"The U.S. Embassy in Seoul strongly encourages all U.S. citizens who have children born in the Republic of South Korea to apply for a Consular Report of Birth Abroad (CRBA) as soon as possible after the birth of the child. A CRBA is an official record confirming that the child acquired U.S. citizenship at birth."
"Parents are encouraged to apply for their child’s U.S. Passport and a Social Security Number at the same time as applying for his/her CRBA."
Of course, a slew of documents must be filled out and turned in and new rules require:
"Mother’s prenatal and hospital records (e.g., ultrasounds, prescriptions, evidence of pre-natal doctor visits, hospital discharge documents, vaccination card, etc.)"
I'm pretty pissed at this. I'm not even KU'd but its something we've been talking about. No way do I think my medical documents should be needed for this. No way. I'm pissed.
Post by amaristella on Dec 18, 2012 16:41:28 GMT -5
Some people have very little in the way of those types of things. If they find out late and have an uncomplicated pregnancy and maybe even a home birth, there just may not be a lot of records so I'm wondering what they would actually deem sufficient or insufficient.
Post by misshark122 on Dec 18, 2012 18:40:22 GMT -5
I don't understand why medical records are needed! If anything maybe just the "evidence of prenatal visits" is sufficient? They definitely do not need details!
Hrm. Um. None of my medical records should be needed to document that my child is American. I'm not. DH is. Does he need to submit pre-natal medical records?
(technically, any kids we have will be dual, but we would apply for the CRBA as needed for each of it's nationalities, and yes, I'm being silly in this post)
It's an invasion of privacy, and likely a HIPAA violation. Not cool.

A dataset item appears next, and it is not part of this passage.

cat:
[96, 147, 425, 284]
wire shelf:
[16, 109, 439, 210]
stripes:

Hrm. Um. None of my medical records should be needed to document that my child is American. I'm not. DH is. Does he need to submit pre-natal medical records?
(technically, any kids we have will be dual, but we would apply for the CRBA as needed for each of it's nationalities, and yes, I'm being silly in this post)
It's an invasion of privacy, and likely a HIPAA violation. Not cool.
This is where I'm at, too. I've already sent a letter to my Congressman, but who knows if that will go anywhere.
How new is this? I had a baby at a Korean hospital in May and didn't get the babies birth certificate until September (it would have been earlier but they messed up the sex) and although we had to have a lot of paperwork, I didn't have any of my records. We did have a certificate of birth from the hospital.